The process is clearly working. Students and advisers were surveyed in 2014 and 2017 about best practices and satisfaction with the academic advising experience. There were across-the-board increases – some substantial – in the level of satisfaction on everything from academic advisers providing accurate information about courses, programs and major requirements to advisers being able to help students choose the right major.
Asked to reply to the statement, “My academic adviser explains the purpose and requirements of the Carolina Core,” 55 percent of students agreed in 2014; the figure increased to 75 percent in 2017.
“USC has seen this model evolve quickly, with colleges investing in advising because they see direct benefits to students. Advisers use their individual connection with their advisees to promote programs such as summer and winter sessions through On Your Time as well as making effective and timely referrals to key campus offices,” Robinson says.

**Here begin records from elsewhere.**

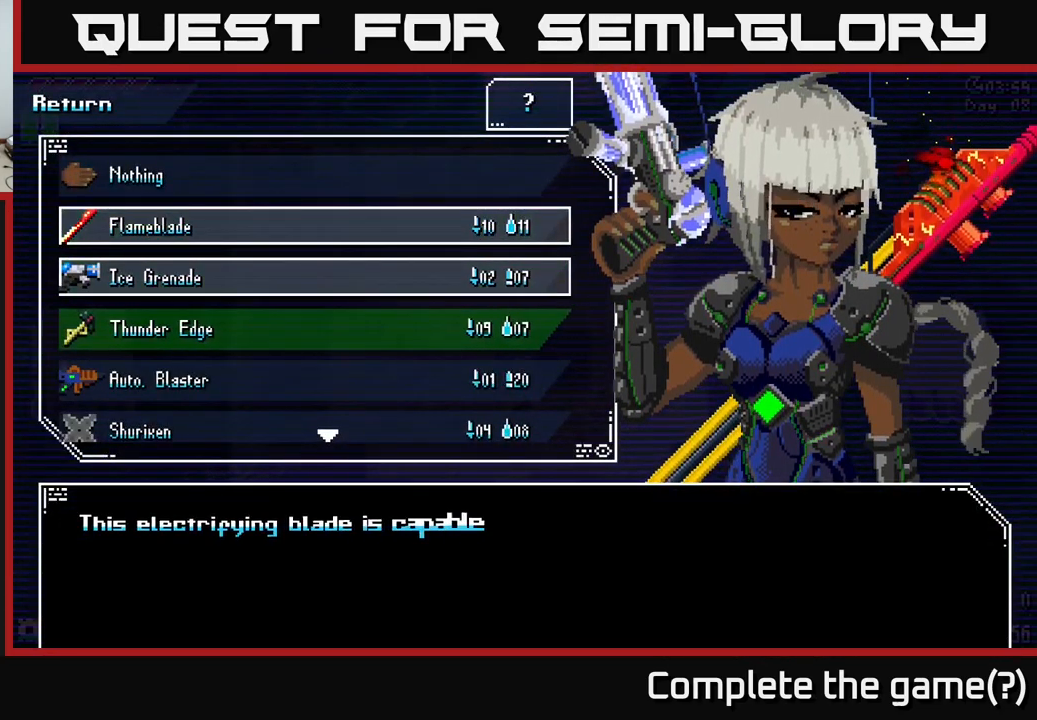
{"buttons": ["B"], "left_stick": "center", "right_stick": "center", "events": [[67, "A", "down"], [167, "A", "up"], [450, "B", "down"]]}
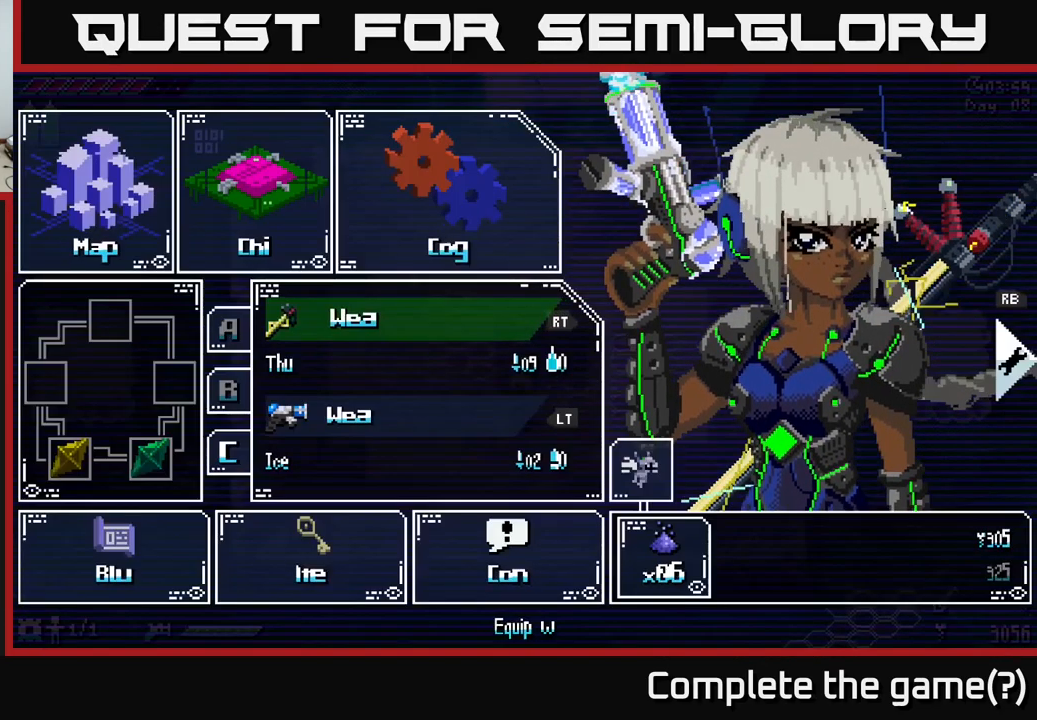
{"buttons": [], "left_stick": "center", "right_stick": "center", "events": [[83, "B", "up"], [350, "B", "down"], [467, "B", "up"]]}
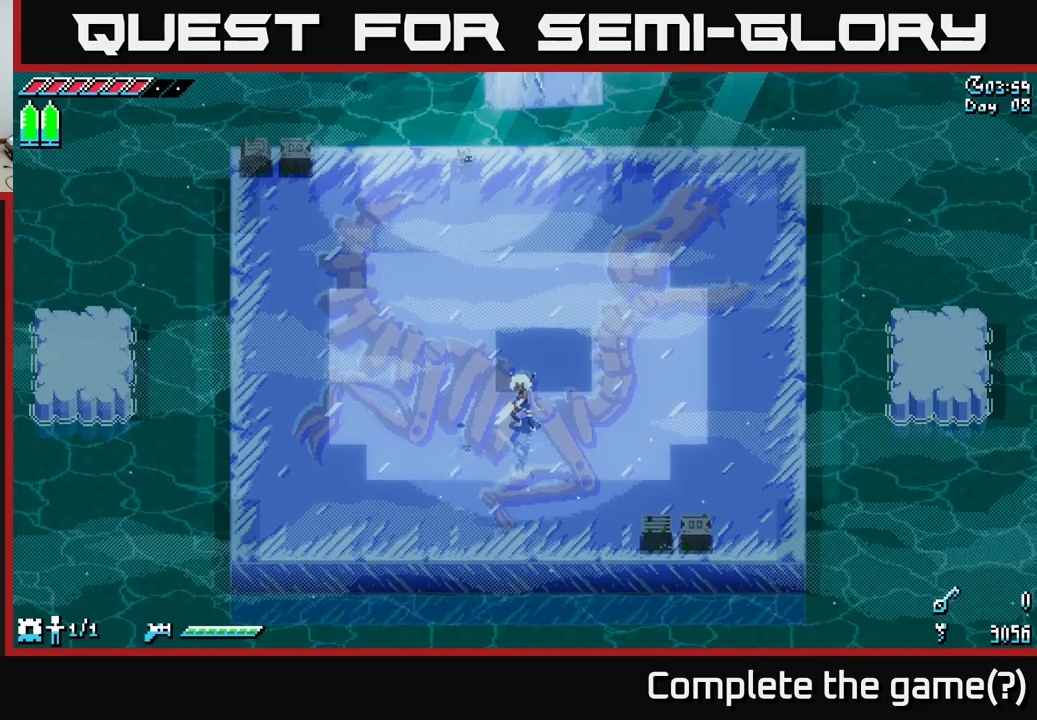
{"buttons": [], "left_stick": "up", "right_stick": "center", "events": [[250, "left_stick", "up"], [250, "right_stick", "up"], [383, "right_stick", "center"]]}
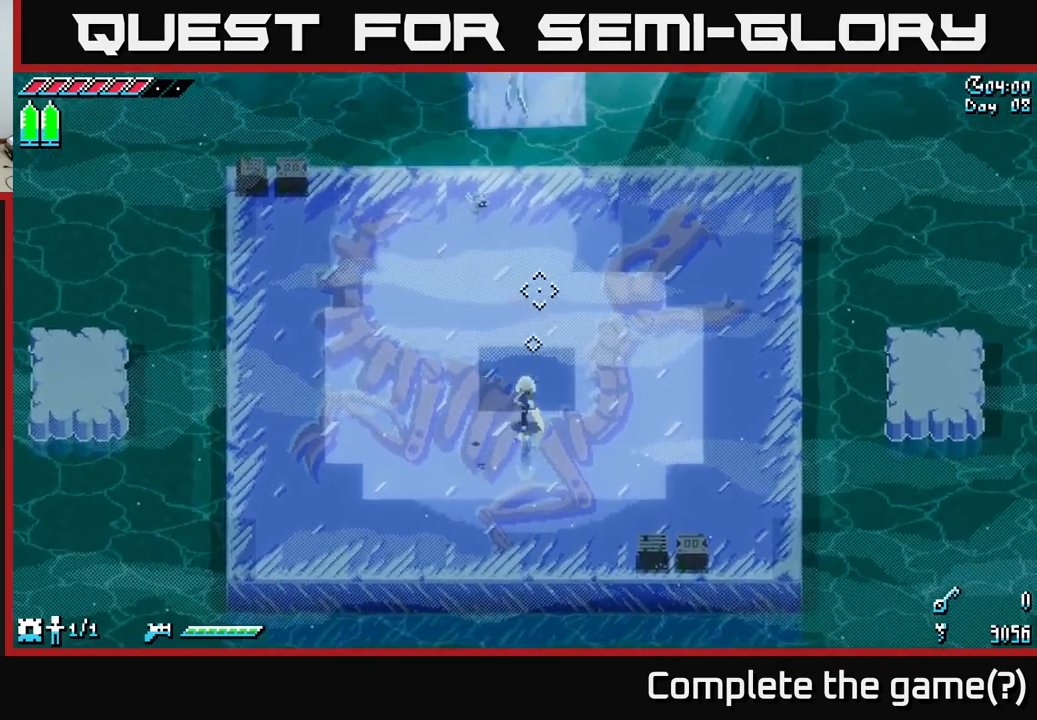
{"buttons": [], "left_stick": "center", "right_stick": "center", "events": [[450, "left_stick", "center"]]}
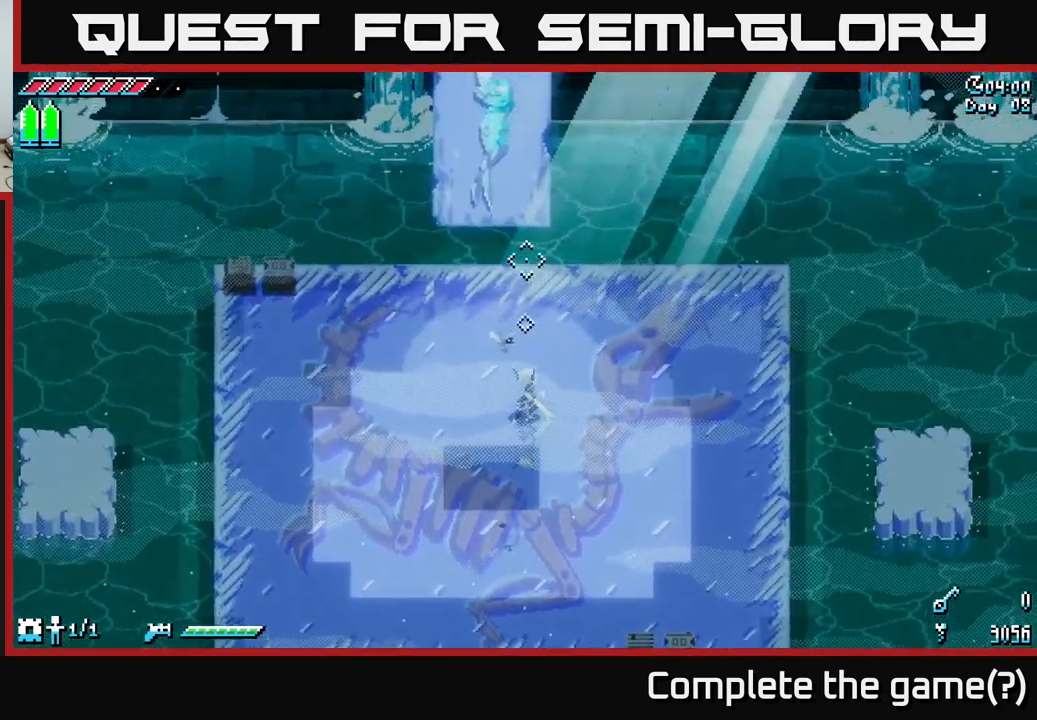
{"buttons": [], "left_stick": "center", "right_stick": "center", "events": [[100, "left_stick", "down"], [250, "left_stick", "down-right"], [400, "left_stick", "center"]]}
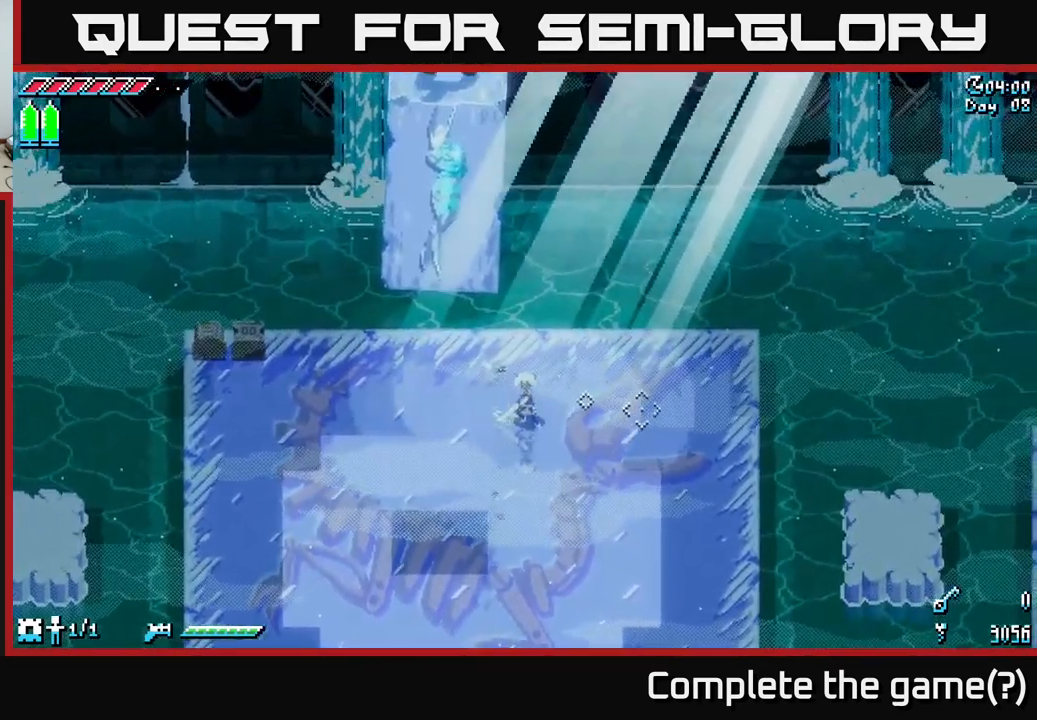
{"buttons": [], "left_stick": "center", "right_stick": "up", "events": [[133, "right_stick", "up"]]}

The next steps for the advising center include: looking at transfer advisement to help students understand what coursework will apply at USC; expanding the standardized advising model to include more sophomores, so advisers can retain their caseload from freshman to sophomore year; and implementing exploratory advising for students who decide to change their majors.
“Some data suggests that students change majors three times, and that will inherently add time to a degree and it can be more costly,” Robinson says. “To help these students make informed decisions, they can meet with an exploratory adviser and understand what credits will apply to a new program.”
But advisers also need to be connected to other departments.
“We couldn’t have advisers on an island,” says Stacey Bradley, senior associate vice president for student affairs and academic support. “We have a lot of campus resources that are high-performing and proven to be effective, so how do we connect advisers to resources? The idea of this coordinated care network emerged, and Pathfinder helped us with that.”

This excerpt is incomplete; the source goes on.